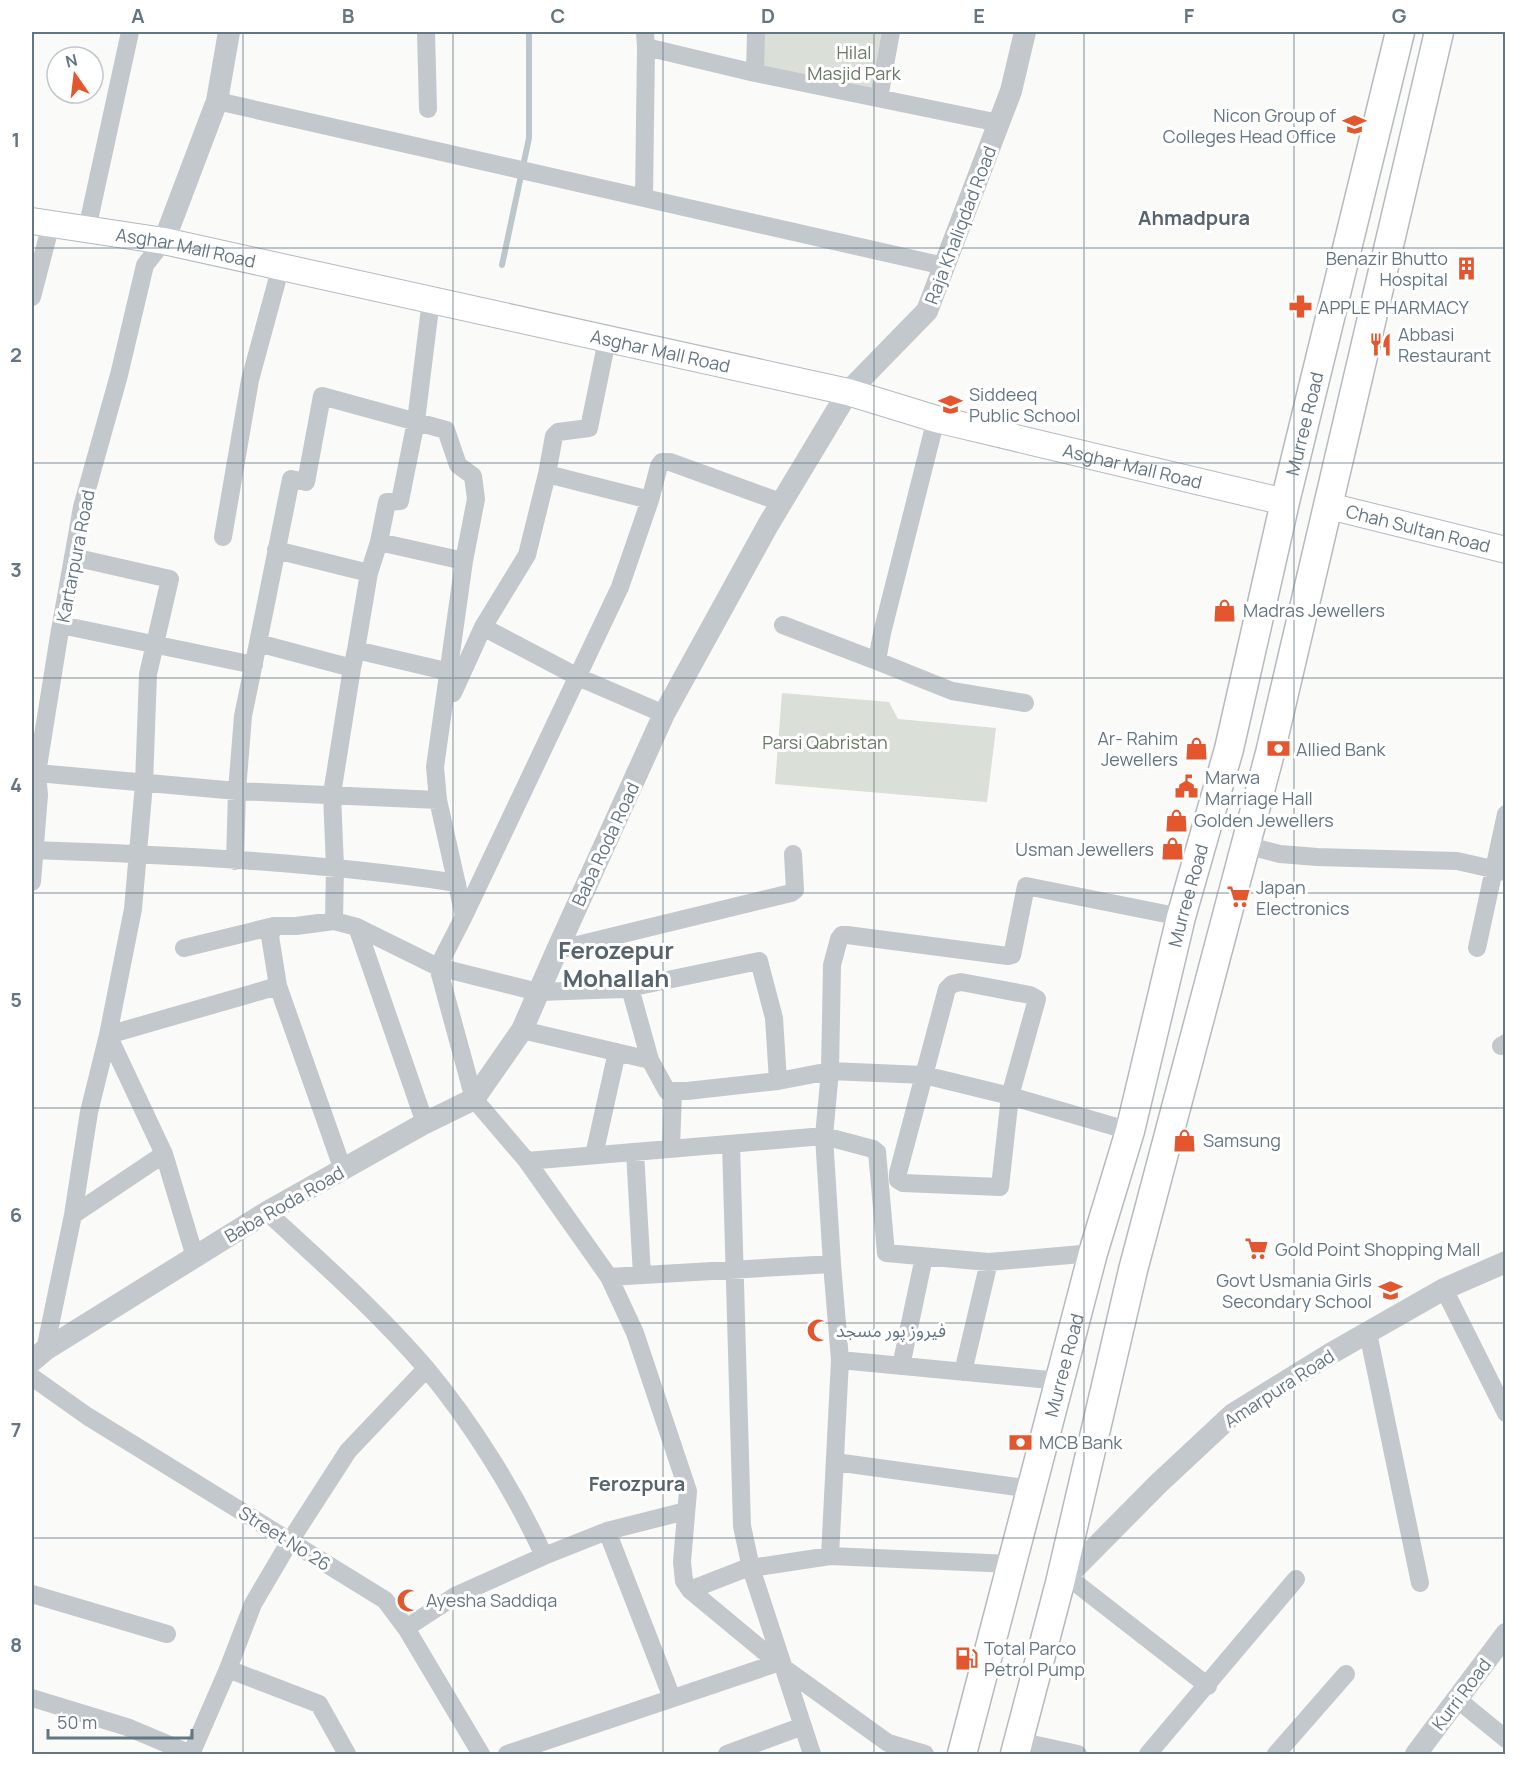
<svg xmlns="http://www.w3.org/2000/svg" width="1537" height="1786" font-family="Manrope,'Noto Sans Arabic',sans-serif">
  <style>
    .green { fill: #dadfd7 }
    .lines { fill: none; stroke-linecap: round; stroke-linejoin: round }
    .stream { stroke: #bbc7cb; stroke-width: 6 }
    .secondary-casing { stroke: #b3babf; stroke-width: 28 }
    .primary-casing { stroke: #b5babe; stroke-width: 31 }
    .minor { stroke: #c3c8cc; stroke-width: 18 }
    .tertiary { stroke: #c3c8cc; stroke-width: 22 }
    .secondary { stroke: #fff; stroke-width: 26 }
    .primary { stroke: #fff; stroke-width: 28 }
    .grid { fill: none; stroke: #657683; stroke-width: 1.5; stroke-opacity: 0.55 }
    .labels { text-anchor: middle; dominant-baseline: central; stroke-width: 6; stroke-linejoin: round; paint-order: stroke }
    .park-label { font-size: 18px; fill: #687a64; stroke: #fff }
    .poi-label { font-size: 18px; fill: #657683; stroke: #fff; text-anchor: start }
    .street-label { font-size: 18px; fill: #657683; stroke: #fff }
    .neighbourhood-label { font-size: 20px; font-weight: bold; fill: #57646e; stroke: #fff }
    .district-label { font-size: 24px; font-weight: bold; fill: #57646e; stroke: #fff }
    .neatline { fill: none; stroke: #657683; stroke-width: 2 }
    .grid-label { font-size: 20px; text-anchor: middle; font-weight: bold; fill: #657683 }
  </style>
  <rect width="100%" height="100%" fill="#fafaf8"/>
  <!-- green -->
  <path class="green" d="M756,32h135l-12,66 -124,-25z
    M782,693l107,9 9,17 98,9 -9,74 -212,-18z"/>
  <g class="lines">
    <!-- stream -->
    <path class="stream" d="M502,265l27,-127v-106"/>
    <defs>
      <g id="secondary">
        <path id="s1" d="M32,221l132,20 684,151 88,27 349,83"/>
        <path id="s2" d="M1329,506l177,44"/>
      </g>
      <g id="primary">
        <path id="s3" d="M962,1754l131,-501 37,-122 51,-214 48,-168 56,-247 115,-470"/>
        <path d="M1015,1754l45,-171 73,-313 137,-517 169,-721"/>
      </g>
    </defs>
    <!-- secondary casing -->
    <use href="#secondary" class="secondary-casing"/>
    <!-- primary casing -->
    <use href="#primary" class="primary-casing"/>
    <!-- minor -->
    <path class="minor" d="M426,32l2,77
      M645,32l1,15 109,26 244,50
      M755,73l1,-41
      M879,98l12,-66
      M217,101l727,165
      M644,198l2,-151
      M87,229l43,-197
      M32,297l19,-73
      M547,474l103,26
      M223,537l27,-157 31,-114
      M379,542l8,-40 13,-1 16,-80 15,-121
      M276,550l93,23 10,-31 85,19
      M61,625l193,40
      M783,625l94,36 75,30 73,12
      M483,627l95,50 86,37
      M258,643l33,-164 15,3 16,-86 124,34 12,35 15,11 3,23 -12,62 -29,206 3,33 26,116 -26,51 36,132 53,62 82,116 26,56 53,158 -6,71 2,19 6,9 94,78 104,75 37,11
      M356,650l13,-77
      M877,661l5,-28 54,-214
      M453,693l30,-66 44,-72 20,-81 7,-38 4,-4 31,-4 18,-88
      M37,773l200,18 201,9
      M1245,845l35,9 37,3 140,4 49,11
      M34,850c141,5 283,12 423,33
      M235,861l2,-70 6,-75 15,-73 94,25 4,-18 94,22
      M32,882l7,-87 -2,-22 22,-137 23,-129 37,-132 26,-110 19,-24
      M464,916l156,-329 30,-87 9,-34 3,-4h8l113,41
      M334,921l1,-54 -3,-73 20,-126
      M357,927l68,196
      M184,948l90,-22
      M1477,948l29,-134
      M557,950l234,-57 4,-3 -2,-36
      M961,982l69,13 7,4 -27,97 -10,91 -97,-4 -5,-3v-7l49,-184 5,-5z
      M278,986l65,184
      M630,988l20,72
      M522,1030l128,30 17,31h20l91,-10 52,-10 94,4 86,21 120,35
      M1501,1046l5,-3
      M731,1144l11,382 9,42 61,186
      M671,1149l2,-58
      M635,1152l7,123
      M594,1155l23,-103
      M527,1161l297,-25 49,13 4,3 9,101 103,9 104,-9
      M267,1212c54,50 110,99 159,156 45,54 89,124 118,188
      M73,1215l91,-61
      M195,1257l-31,-103 -56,-119 170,-49 -8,-50 4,-10h22l38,-5 23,6 81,40 100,25 86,-3 135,-28 15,57 4,63
      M609,1277l223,-13
      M1444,1289l62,124
      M1368,1333l52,250
      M45,1350l28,-135 16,-103 19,-77 25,-126 11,-125 4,-110 22,-95 -97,-22
      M840,1360l220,21
      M901,1366l23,-109
      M963,1372l26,-110
      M32,1377l55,39 298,184 21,28 75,126
      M835,1462l196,27
      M607,1531l65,167
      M830,1556l10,-196 -8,-96 -8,-128 6,-65 2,-106 7,-26 3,-4h5l161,21 4,-1 1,-4 13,-65 155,31
      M1068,1577l140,109
      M690,1590l54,-21 86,-13 181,8
      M32,1594l135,40
      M406,1628l49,-32 89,-40 63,-25 79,-20
      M228,1669l91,35 28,50
      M32,1698l95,29 64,27
      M1457,1699l49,40
      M1018,1741l60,13
      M191,1754l37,-85 25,-65 37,-63 58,-90 78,-82
      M507,1754l270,-91
      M727,1754l76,-28
      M1148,1754l148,-175
      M1276,1754l70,-80"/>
    <!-- tertiary -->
    <path class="tertiary" d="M164,241l53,-140 12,-69
      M32,1361l13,-11 222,-138 158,-89 49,-24 48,-69 35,-80 107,-236 104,-189 80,-133 79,-81 84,-220 14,-59
      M1060,1583l98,-99 75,-70 97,-60 114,-65 62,-27
      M1416,1754l90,-120"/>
    <!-- secondary -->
    <use href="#secondary" class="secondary"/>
    <!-- primary -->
    <use href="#primary" class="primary"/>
  </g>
  <!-- grid -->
  <path class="grid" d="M243,32v1722M453,32v1722M663,32v1722M874,32v1722M1084,32v1722M1294,32v1722M32,248h1474M32,463h1474M32,678h1474M32,893h1474M32,1108h1474M32,1323h1474M32,1538h1474"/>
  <!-- icons -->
  <defs>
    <symbol id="university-bare" viewBox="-9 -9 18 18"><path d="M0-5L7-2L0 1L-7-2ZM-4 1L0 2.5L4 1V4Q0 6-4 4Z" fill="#e4572e" stroke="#fff" stroke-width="2.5" paint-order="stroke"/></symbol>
    <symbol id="building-bare" viewBox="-9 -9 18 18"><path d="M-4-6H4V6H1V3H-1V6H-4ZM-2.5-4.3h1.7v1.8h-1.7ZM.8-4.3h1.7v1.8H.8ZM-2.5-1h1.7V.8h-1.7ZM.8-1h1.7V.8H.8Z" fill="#e4572e" stroke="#fff" stroke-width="2.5" paint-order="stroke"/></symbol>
    <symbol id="pharmacy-bare" viewBox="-9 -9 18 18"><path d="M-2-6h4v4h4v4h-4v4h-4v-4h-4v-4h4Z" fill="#e4572e" stroke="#fff" stroke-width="2.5" paint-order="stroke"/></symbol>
    <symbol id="restaurant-bare" viewBox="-9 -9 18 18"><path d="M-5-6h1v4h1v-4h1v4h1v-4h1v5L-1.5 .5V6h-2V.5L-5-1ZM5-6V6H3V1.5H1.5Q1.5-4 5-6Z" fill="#e4572e" stroke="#fff" stroke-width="2.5" paint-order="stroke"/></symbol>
    <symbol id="school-bare" viewBox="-9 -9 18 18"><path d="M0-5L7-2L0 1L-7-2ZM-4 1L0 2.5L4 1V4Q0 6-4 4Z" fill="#e4572e" stroke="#fff" stroke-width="2.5" paint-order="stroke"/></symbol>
    <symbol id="shop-bare" viewBox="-9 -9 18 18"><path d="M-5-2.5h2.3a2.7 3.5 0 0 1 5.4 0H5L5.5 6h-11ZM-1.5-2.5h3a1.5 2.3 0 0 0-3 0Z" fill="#e4572e" stroke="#fff" stroke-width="2.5" paint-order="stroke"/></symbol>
    <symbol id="bank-bare" viewBox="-9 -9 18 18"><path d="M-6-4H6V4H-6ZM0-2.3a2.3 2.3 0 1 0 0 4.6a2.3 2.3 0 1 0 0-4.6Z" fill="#e4572e" stroke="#fff" stroke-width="2.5" paint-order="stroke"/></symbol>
    <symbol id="civic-bare" viewBox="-9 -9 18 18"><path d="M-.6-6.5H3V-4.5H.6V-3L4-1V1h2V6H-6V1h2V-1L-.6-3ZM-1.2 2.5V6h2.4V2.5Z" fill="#e4572e" stroke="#fff" stroke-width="2.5" paint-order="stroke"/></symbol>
    <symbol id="supermarket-bare" viewBox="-9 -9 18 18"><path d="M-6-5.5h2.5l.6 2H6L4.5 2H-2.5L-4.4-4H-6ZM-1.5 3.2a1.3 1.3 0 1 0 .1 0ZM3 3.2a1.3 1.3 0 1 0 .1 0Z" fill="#e4572e" stroke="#fff" stroke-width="2.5" paint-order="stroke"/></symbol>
    <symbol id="mosque-bare" viewBox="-9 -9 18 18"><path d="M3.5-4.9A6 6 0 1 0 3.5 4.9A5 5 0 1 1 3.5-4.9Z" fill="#e4572e" stroke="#fff" stroke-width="2.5" paint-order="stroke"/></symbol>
    <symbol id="fuel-bare" viewBox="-9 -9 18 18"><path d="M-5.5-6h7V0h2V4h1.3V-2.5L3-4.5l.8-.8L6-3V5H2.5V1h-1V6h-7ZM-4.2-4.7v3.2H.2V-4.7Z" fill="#e4572e" stroke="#fff" stroke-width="2.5" paint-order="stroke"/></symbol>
  </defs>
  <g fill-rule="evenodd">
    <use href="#university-bare" x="1338" y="108" width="33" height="33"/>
    <use href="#building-bare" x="1450" y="252" width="33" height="33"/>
    <use href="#pharmacy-bare" x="1284" y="290" width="33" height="33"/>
    <use href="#restaurant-bare" x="1364" y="328" width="33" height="33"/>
    <use href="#school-bare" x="934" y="388" width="33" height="33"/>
    <use href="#shop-bare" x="1208" y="594" width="33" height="33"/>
    <use href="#shop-bare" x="1180" y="732" width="33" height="33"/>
    <use href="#bank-bare" x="1262" y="732" width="33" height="33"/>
    <use href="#civic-bare" x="1170" y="770" width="33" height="33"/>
    <use href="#shop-bare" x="1160" y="804" width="33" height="33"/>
    <use href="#shop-bare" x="1156" y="832" width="33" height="33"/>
    <use href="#supermarket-bare" x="1222" y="880" width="33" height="33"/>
    <use href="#shop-bare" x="1168" y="1124" width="33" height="33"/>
    <use href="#supermarket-bare" x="1240" y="1232" width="33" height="33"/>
    <use href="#school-bare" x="1374" y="1274" width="33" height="33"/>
    <use href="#mosque-bare" x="802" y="1314" width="33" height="33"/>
    <use href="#bank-bare" x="1004" y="1426" width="33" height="33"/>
    <use href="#mosque-bare" x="392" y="1584" width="33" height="33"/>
    <use href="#fuel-bare" x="950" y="1642" width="33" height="33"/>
  </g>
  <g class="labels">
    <!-- park labels -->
    <g class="park-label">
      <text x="854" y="52">Hilal<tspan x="854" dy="21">Masjid Park</tspan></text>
      <text x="825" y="742">Parsi Qabristan</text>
    </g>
    <!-- poi labels -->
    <g class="poi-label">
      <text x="1336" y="115" text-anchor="end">Nicon Group of<tspan x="1336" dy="21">Colleges Head Office</tspan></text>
      <text x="1448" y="258" text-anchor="end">Benazir Bhutto<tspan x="1448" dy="21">Hospital</tspan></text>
      <text x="1318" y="307">APPLE PHARMACY</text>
      <text x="1398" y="334">Abbasi<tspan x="1398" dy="21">Restaurant</tspan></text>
      <text x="969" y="394">Siddeeq<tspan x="969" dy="21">Public School</tspan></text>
      <text x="1243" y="610">Madras Jewellers</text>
      <text x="1178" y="738" text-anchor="end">Ar- Rahim<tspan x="1178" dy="21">Jewellers</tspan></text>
      <text x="1296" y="749">Allied Bank</text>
      <text x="1205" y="777">Marwa<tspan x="1205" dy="21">Marriage Hall</tspan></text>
      <text x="1194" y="820">Golden Jewellers</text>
      <text x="1154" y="849" text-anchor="end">Usman Jewellers</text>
      <text x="1256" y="887">Japan<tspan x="1256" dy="21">Electronics</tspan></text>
      <text x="1203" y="1140">Samsung</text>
      <text x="1275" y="1249">Gold Point Shopping Mall</text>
      <text x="1372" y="1280" text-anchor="end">Govt Usmania Girls<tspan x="1372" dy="21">Secondary School</tspan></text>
      <text x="836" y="1330">فیروز پور مسجد</text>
      <text x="1039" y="1442">MCB Bank</text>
      <text x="426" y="1600">Ayesha Saddiqa</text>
      <text x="984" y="1648">Total Parco<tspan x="984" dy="21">Petrol Pump</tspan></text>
    </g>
    <!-- street labels -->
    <g class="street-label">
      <text transform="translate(960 225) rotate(-69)">Raja Khaliqdad Road</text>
      <text stroke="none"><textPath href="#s1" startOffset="156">Asghar Mall Road</textPath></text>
      <text stroke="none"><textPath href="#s1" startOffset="642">Asghar Mall Road</textPath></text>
      <text stroke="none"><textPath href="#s3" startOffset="1374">Murree Road</textPath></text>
      <text stroke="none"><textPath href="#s1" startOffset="1128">Asghar Mall Road</textPath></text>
      <text stroke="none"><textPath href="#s2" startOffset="92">Chah Sultan Road</textPath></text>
      <text transform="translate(75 556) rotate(-79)">Kartarpura Road</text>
      <text transform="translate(605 844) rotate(-65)">Baba Roda Road</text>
      <text stroke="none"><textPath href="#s3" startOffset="888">Murree Road</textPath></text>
      <text transform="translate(284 1204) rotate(-30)">Baba Roda Road</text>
      <text stroke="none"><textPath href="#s3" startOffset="402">Murree Road</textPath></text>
      <text transform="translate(1279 1388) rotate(-33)">Amarpura Road</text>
      <text transform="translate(285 1538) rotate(32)">Street No 26</text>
      <text transform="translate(1461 1694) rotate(-53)">Kurri Road</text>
    </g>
    <!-- neighbourhood labels -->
    <g class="neighbourhood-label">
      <text x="1194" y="217">Ahmadpura</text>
      <text x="637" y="1483">Ferozpura</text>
    </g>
    <!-- district labels -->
    <g class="district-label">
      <text x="616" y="949">Ferozepur<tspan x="616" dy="28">Mohallah</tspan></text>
    </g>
  </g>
  <!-- border -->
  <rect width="1537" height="1786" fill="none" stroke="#ffffff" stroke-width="66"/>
  <!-- north arrow -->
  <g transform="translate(75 75) rotate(346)"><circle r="28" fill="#ffffff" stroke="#c1c8cd" stroke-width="1.5"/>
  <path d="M0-4.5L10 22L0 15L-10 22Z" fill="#e4572e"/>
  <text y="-9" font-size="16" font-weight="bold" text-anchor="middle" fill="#657683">N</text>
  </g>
  <!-- scale -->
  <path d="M48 1729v9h144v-9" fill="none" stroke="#657683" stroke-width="3"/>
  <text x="57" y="1729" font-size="18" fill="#657683" stroke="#ffffff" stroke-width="4.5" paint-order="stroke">50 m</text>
  <rect x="33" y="33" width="1471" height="1720" class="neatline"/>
  <g class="grid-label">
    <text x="138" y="23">A</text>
    <text x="348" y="23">B</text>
    <text x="558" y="23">C</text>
    <text x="768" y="23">D</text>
    <text x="979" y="23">E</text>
    <text x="1189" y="23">F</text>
    <text x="1399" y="23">G</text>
    <text x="16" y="147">1</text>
    <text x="16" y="362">2</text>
    <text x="16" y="577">3</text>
    <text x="16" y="792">4</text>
    <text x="16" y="1007">5</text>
    <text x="16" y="1222">6</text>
    <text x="16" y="1437">7</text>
    <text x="16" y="1652">8</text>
  </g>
</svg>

--------------------------------

* **Problem requirements**
Your answer should hold every line of the entries that contains the string "lines".

* **Response box**
    .lines { fill: none; stroke-linecap: round; stroke-linejoin: round }
  <g class="lines">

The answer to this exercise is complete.